— Required work —
Reproduce the data that follows character for character, but omit its pictures.

[Stored data entries]
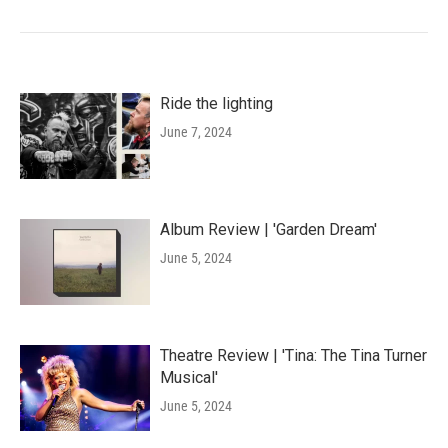
Ride the lighting
June 7, 2024
Album Review | 'Garden Dream'
June 5, 2024
Theatre Review | 'Tina: The Tina Turner
Musical'
June 5, 2024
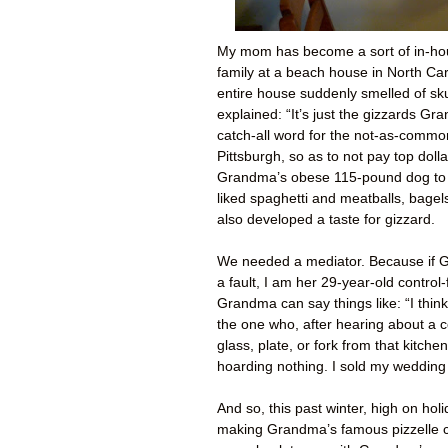
My mom has become a sort of in-ho
family at a beach house in North Ca
entire house suddenly smelled of sk
explained: “It’s just the gizzards Gr
catch-all word for the not-as-commo
Pittsburgh, so as to not pay top doll
Grandma’s obese 115-pound dog to 
liked spaghetti and meatballs, bage
also developed a taste for gizzard.
We needed a mediator. Because if Gr
a fault, I am her 29-year-old control
Grandma can say things like: “I thin
the one who, after hearing about a c
glass, plate, or fork from that kitch
hoarding nothing. I sold my wedding
And so, this past winter, high on hol
making Grandma’s famous pizzelle c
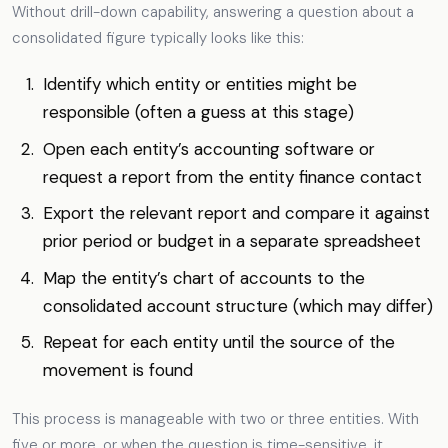
Without drill-down capability, answering a question about a
consolidated figure typically looks like this:
Identify which entity or entities might be
responsible (often a guess at this stage)
Open each entity’s accounting software or
request a report from the entity finance contact
Export the relevant report and compare it against
prior period or budget in a separate spreadsheet
Map the entity’s chart of accounts to the
consolidated account structure (which may differ)
Repeat for each entity until the source of the
movement is found
This process is manageable with two or three entities. With
five or more, or when the question is time-sensitive, it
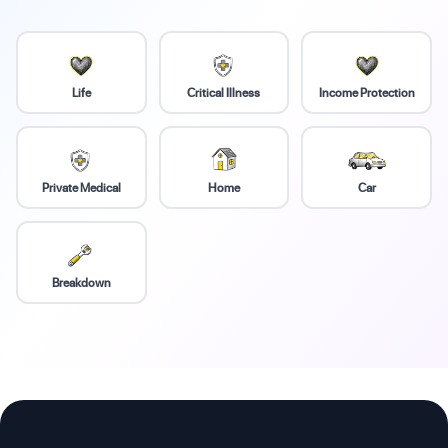
Life
Critical Illness
Income Protection
Private Medical
Home
Car
Breakdown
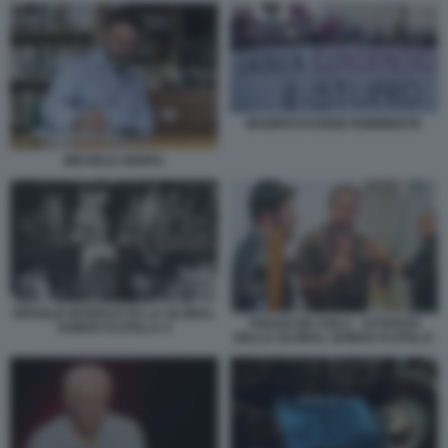
MANIFESTAZIONI FEMMINISTE
MICHELE SERRA
ISRAELE INTERCETTA LA GLOBAL
THIAGO DE AVILA - ATTIVISTA
SUMUD FLOTILLA 4
DELLA GLOBAL SUMUD FLOTILLA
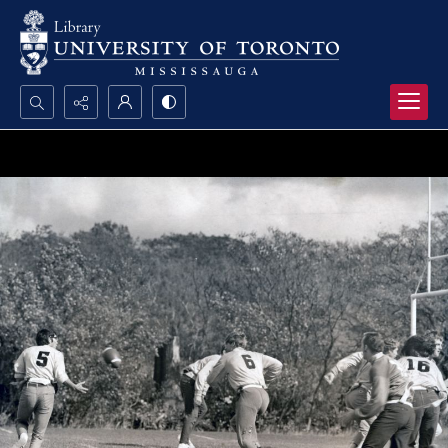
Search...
Advanced search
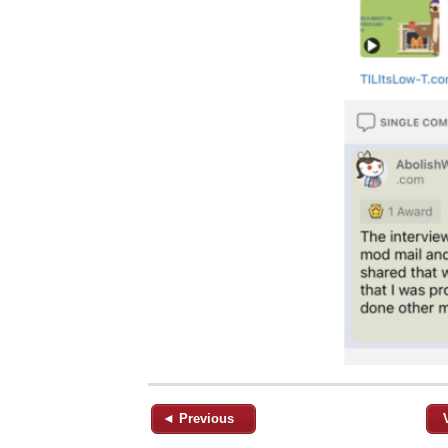
◄ Previous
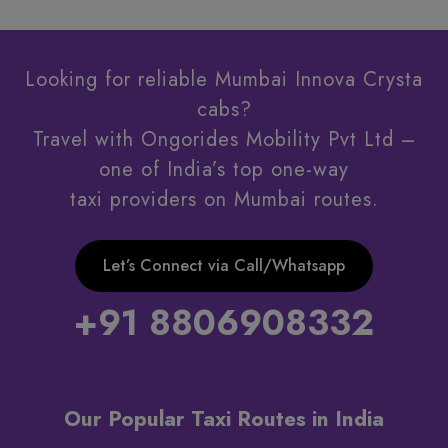
Looking for reliable Mumbai Innova Crysta
cabs?
Travel with Ongorides Mobility Pvt Ltd –
one of India’s top one-way
taxi providers on Mumbai routes.
Let’s Connect via Call/Whatsapp
+91 8806908332
Our Popular Taxi Routes in India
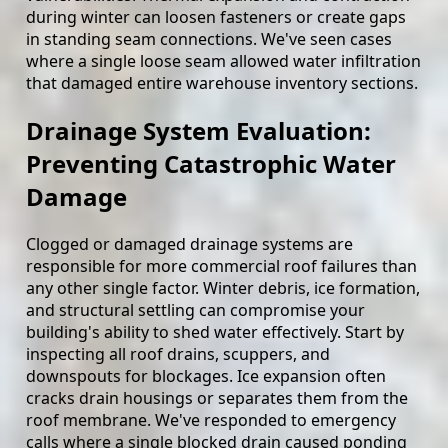
during winter can loosen fasteners or create gaps
in standing seam connections. We've seen cases
where a single loose seam allowed water infiltration
that damaged entire warehouse inventory sections.
Drainage System Evaluation:
Preventing Catastrophic Water
Damage
Clogged or damaged drainage systems are
responsible for more commercial roof failures than
any other single factor. Winter debris, ice formation,
and structural settling can compromise your
building's ability to shed water effectively. Start by
inspecting all roof drains, scuppers, and
downspouts for blockages. Ice expansion often
cracks drain housings or separates them from the
roof membrane. We've responded to emergency
calls where a single blocked drain caused ponding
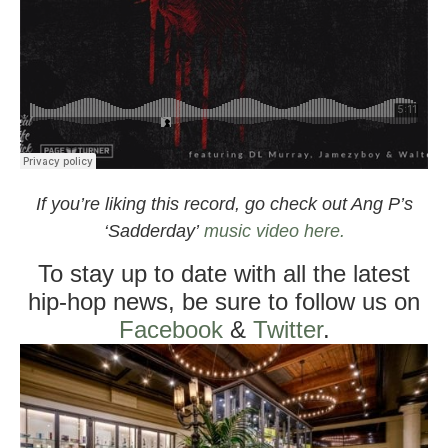
If you’re liking this record, go check out Ang P’s
‘Sadderday’
music video here.
To stay up to date with all the latest
hip-hop news, be sure to follow us on
Facebook
&
Twitter
.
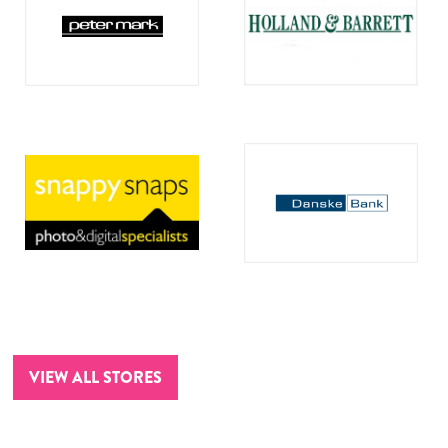
VIEW ALL STORES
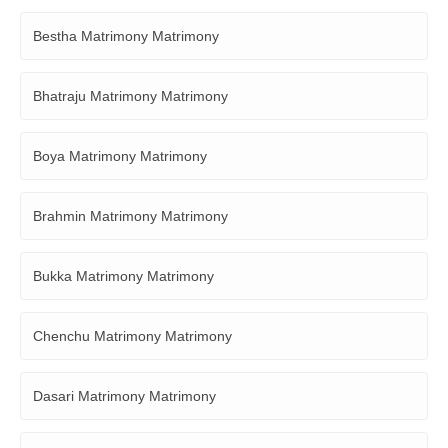
Bestha Matrimony Matrimony
Bhatraju Matrimony Matrimony
Boya Matrimony Matrimony
Brahmin Matrimony Matrimony
Bukka Matrimony Matrimony
Chenchu Matrimony Matrimony
Dasari Matrimony Matrimony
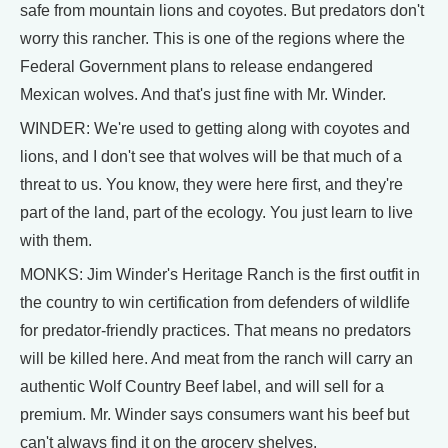
safe from mountain lions and coyotes. But predators don't
worry this rancher. This is one of the regions where the
Federal Government plans to release endangered
Mexican wolves. And that's just fine with Mr. Winder.
WINDER: We're used to getting along with coyotes and
lions, and I don't see that wolves will be that much of a
threat to us. You know, they were here first, and they're
part of the land, part of the ecology. You just learn to live
with them.
MONKS: Jim Winder's Heritage Ranch is the first outfit in
the country to win certification from defenders of wildlife
for predator-friendly practices. That means no predators
will be killed here. And meat from the ranch will carry an
authentic Wolf Country Beef label, and will sell for a
premium. Mr. Winder says consumers want his beef but
can't always find it on the grocery shelves.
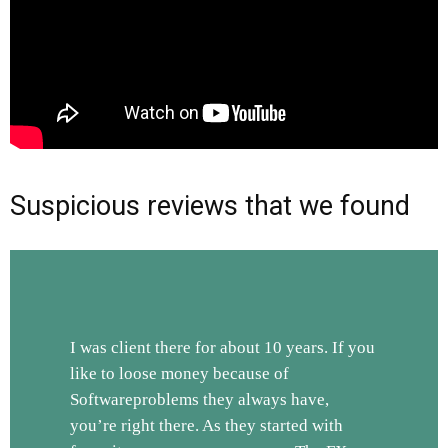
Suspicious reviews that we found
I was client there for about 10 years. If you
like to loose money because of
Softwareproblems they always have,
you’re right there. As they started with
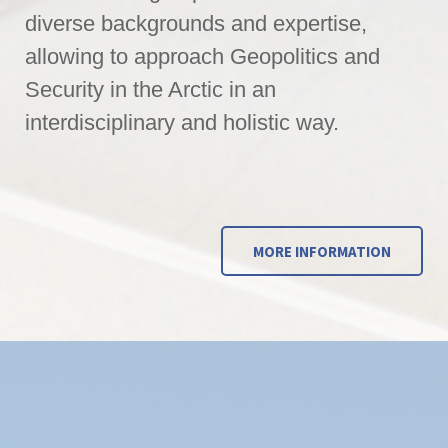
diverse backgrounds and expertise,
allowing to approach Geopolitics and
Security in the Arctic in an
interdisciplinary and holistic way.
MORE INFORMATION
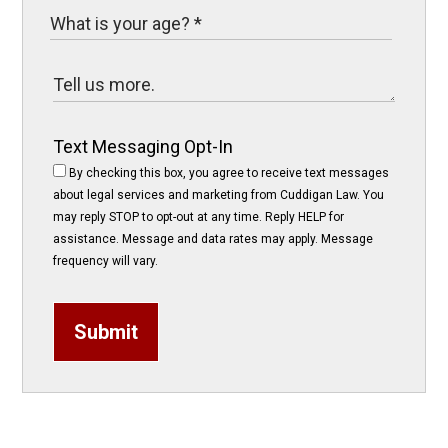
Text Messaging Opt-In
By checking this box, you agree to receive text messages
about legal services and marketing from Cuddigan Law. You
may reply STOP to opt-out at any time. Reply HELP for
assistance. Message and data rates may apply. Message
frequency will vary.
Submit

— Solution —
Ride the lighting
June 7, 2024
Album Review | 'Garden Dream'
June 5, 2024
Theatre Review | 'Tina: The Tina Turner
Musical'
June 5, 2024
My mom has become a sort of in-ho
family at a beach house in North Ca
entire house suddenly smelled of sk
explained: “It’s just the gizzards Gr
catch-all word for the not-as-commo
Pittsburgh, so as to not pay top doll
Grandma’s obese 115-pound dog to 
liked spaghetti and meatballs, bage
also developed a taste for gizzard.
We needed a mediator. Because if Gr
a fault, I am her 29-year-old control
Grandma can say things like: “I thin
the one who, after hearing about a c
glass, plate, or fork from that kitch
hoarding nothing. I sold my wedding
And so, this past winter, high on hol
making Grandma’s famous pizzelle c
Without drill-down capability, answering a question about a
consolidated figure typically looks like this:
Identify which entity or entities might be
responsible (often a guess at this stage)
Open each entity’s accounting software or
request a report from the entity finance contact
Export the relevant report and compare it against
prior period or budget in a separate spreadsheet
Map the entity’s chart of accounts to the
consolidated account structure (which may differ)
Repeat for each entity until the source of the
movement is found
This process is manageable with two or three entities. With
five or more, or when the question is time-sensitive, it
Life
Critical Illness
Income Protection
Private Medical
Home
Car
Breakdown
MANIFESTAZIONI FEMMINISTE
MICHELE SERRA
ISRAELE INTERCETTA LA GLOBAL
THIAGO DE AVILA - ATTIVISTA
SUMUD FLOTILLA 4
DELLA GLOBAL SUMUD FLOTILLA
Search...
Advanced search
◄ Previous
Looking for reliable Mumbai Innova Crysta
cabs?
Travel with Ongorides Mobility Pvt Ltd –
one of India’s top one-way
taxi providers on Mumbai routes.
Let’s Connect via Call/Whatsapp
+91 8806908332
Our Popular Taxi Routes in India
during winter can loosen fasteners or create gaps
in standing seam connections. We've seen cases
where a single loose seam allowed water infiltration
that damaged entire warehouse inventory sections.
Drainage System Evaluation:
Preventing Catastrophic Water
Damage
Clogged or damaged drainage systems are
responsible for more commercial roof failures than
any other single factor. Winter debris, ice formation,
and structural settling can compromise your
building's ability to shed water effectively. Start by
inspecting all roof drains, scuppers, and
downspouts for blockages. Ice expansion often
cracks drain housings or separates them from the
roof membrane. We've responded to emergency
calls where a single blocked drain caused ponding
If you’re liking this record, go check out Ang P’s
‘Sadderday’
music video here.
To stay up to date with all the latest
hip-hop news, be sure to follow us on
Facebook
&
Twitter
.
VIEW ALL STORES
Bestha Matrimony Matrimony
Bhatraju Matrimony Matrimony
Boya Matrimony Matrimony
Brahmin Matrimony Matrimony
Bukka Matrimony Matrimony
Chenchu Matrimony Matrimony
Dasari Matrimony Matrimony
safe from mountain lions and coyotes. But predators don't
worry this rancher. This is one of the regions where the
Federal Government plans to release endangered
Mexican wolves. And that's just fine with Mr. Winder.
WINDER: We're used to getting along with coyotes and
lions, and I don't see that wolves will be that much of a
threat to us. You know, they were here first, and they're
part of the land, part of the ecology. You just learn to live
with them.
MONKS: Jim Winder's Heritage Ranch is the first outfit in
the country to win certification from defenders of wildlife
for predator-friendly practices. That means no predators
will be killed here. And meat from the ranch will carry an
authentic Wolf Country Beef label, and will sell for a
premium. Mr. Winder says consumers want his beef but
can't always find it on the grocery shelves.
Suspicious reviews that we found
I was client there for about 10 years. If you
like to loose money because of
Softwareproblems they always have,
you’re right there. As they started with
diverse backgrounds and expertise,
allowing to approach Geopolitics and
Security in the Arctic in an
interdisciplinary and holistic way.
MORE INFORMATION
Text Messaging Opt-In
By checking this box, you agree to receive text messages
about legal services and marketing from Cuddigan Law. You
may reply STOP to opt-out at any time. Reply HELP for
assistance. Message and data rates may apply. Message
frequency will vary.
Submit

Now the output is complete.